It’s a shared dilemma, and one that has, over the past decade or so, generated a stream of tabloid fodder about as reliable as Lindsay Lohan’s substance abuse. It comes as little surprise, then, that as the 18th birthday of Miley Cyrus — who first rose to fame in 2006 as the innocent face of the Disney Channel’s “Hannah Montana” franchise — rapidly approaches, the singer has taken familiar measures to demonstrate her newfound maturity. While donning ever-shorter shorts and declaring, in what may be the least subtle coming-of-age single in pop-starlet history, that she “can’t be tamed.”

Perhaps just as unsurprisingly, celebrity blogger Perez Hilton has documented Cyrus’s every untamed move in her quest to be taken seriously. In a June 13 Twitter update, Hilton posted a link to a photo of the pop star exiting a car in a less-than-ladylike fashion. Had the all-too-familiar open-skirt photo been of Paris Hilton or Lindsay Lohan it likely wouldn’t have garnered much more than a passing grimace from Hilton’s readers, though there is, of course, one critical difference: Cyrus is still a minor.

Hilton, in an interview last week with the Headline News network’s Joy Behar, has claimed that his choice to publish the photo to his Twitter account is not — as various talking heads have alleged—an act of child pornography chiefly for two reasons: 1) The photo isn’t any worse than her “oversexualized behavior of late,” and 2) The area in question is not, in fact, revealing Cyrus’s genitals.

Yet Hilton’s insistence that the 17-year-old singer was essentially asking for it reveals a disconcerting lack of responsibility to the public. Though Hilton’s brand of celebrity blogging is indeed an exploitative trade by nature, there still exist proprietary boundaries that cannot — even for the sake of garnering a few million Web hits — be reasonably or legally crossed.

In fact, according to Jeffrey Douglas, a Los Angeles County attorney who specializes in child pornography cases, it may not even matter whether Cyrus’s genitals were exposed in the photo Hilton posted; the mere illusion of indecency is technically enough to warrant 15 years in prison for the blogger.

On June 22, Hilton — evidently undaunted by the threat of legal action — Tweeted another revealing photo of the singer. Taken at Cyrus’s performance from this past Sunday’s Canadian Much Music Awards, the snapshot was hosted by Reuters news service. In an interview with Fox News Online, a Reuters representative justified the choice by noting that the photo, though revealing a portion of Cyrus’s pelvis, was taken from a public performance in front of an audience of hundreds, and had no intention of promoting child pornography.

But while constant celebrity overexposure is an inevitable symptom of the internet age, there’s no adequate justification for posting such questionable photos of children online. Hilton may be an easy target in this latest controversy of his, yet in covering underage subjects, even the most infamously ruthless of his kind must own up to at least the slightest shred of journalistic integrity — because despite Cyrus’s brash suggestions to the contrary, a teenage girl still deserves due protection.
:::
Problems to work on:
(A) Answer these questions about the commentary:
(i) In what year did Miley Cyrus first rise to fame?
(ii) Who interviewed Hilton on the Headline News network?
(iii) Which news service hosted the photo from the Canadian Much Music Awards?
(B) Reproduce the stretch of the commentary from "In fact, according" through "for the blogger.", renaming "attorney" to "lawyer".

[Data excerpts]
:::
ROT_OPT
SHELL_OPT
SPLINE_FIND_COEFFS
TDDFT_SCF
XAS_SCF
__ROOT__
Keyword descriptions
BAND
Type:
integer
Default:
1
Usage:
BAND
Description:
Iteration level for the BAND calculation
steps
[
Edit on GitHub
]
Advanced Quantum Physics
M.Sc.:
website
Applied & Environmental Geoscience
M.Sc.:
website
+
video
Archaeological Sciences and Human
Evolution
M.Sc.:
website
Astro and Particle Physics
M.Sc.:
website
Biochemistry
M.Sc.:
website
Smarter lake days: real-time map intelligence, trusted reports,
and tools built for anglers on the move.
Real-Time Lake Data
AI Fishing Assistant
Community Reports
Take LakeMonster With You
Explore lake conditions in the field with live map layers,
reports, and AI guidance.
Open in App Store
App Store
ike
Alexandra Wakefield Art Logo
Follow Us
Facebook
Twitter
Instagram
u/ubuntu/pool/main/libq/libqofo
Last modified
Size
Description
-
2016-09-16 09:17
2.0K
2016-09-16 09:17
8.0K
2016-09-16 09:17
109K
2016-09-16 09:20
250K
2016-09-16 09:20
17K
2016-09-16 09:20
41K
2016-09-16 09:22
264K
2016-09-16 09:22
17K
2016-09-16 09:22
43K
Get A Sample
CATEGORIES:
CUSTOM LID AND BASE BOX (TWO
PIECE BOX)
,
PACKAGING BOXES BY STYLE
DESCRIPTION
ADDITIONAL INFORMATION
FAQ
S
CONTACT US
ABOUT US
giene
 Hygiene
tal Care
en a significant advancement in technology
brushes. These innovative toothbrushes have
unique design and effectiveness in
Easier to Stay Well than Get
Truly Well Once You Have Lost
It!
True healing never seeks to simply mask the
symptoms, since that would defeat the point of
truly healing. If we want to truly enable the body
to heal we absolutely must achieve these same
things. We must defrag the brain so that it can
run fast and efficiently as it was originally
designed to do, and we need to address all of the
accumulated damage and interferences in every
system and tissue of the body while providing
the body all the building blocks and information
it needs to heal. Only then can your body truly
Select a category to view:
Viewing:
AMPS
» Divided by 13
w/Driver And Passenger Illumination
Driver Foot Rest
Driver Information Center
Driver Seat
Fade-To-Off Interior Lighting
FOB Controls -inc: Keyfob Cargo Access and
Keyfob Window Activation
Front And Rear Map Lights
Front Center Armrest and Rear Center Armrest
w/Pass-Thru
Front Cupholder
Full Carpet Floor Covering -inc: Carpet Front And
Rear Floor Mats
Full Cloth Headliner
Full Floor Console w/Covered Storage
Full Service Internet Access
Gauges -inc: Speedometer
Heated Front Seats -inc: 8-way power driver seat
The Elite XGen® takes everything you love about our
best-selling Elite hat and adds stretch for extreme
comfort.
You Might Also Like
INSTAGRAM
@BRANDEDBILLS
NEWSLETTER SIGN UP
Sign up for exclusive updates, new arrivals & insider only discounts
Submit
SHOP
:::
Answers given:
(A)
(i) 2006
(ii) Joy Behar
(iii) Reuters

(B)
In fact, according to Jeffrey Douglas, a Los Angeles County lawyer who specializes in child pornography cases, it may not even matter whether Cyrus’s genitals were exposed in the photo Hilton posted; the mere illusion of indecency is technically enough to warrant 15 years in prison for the blogger.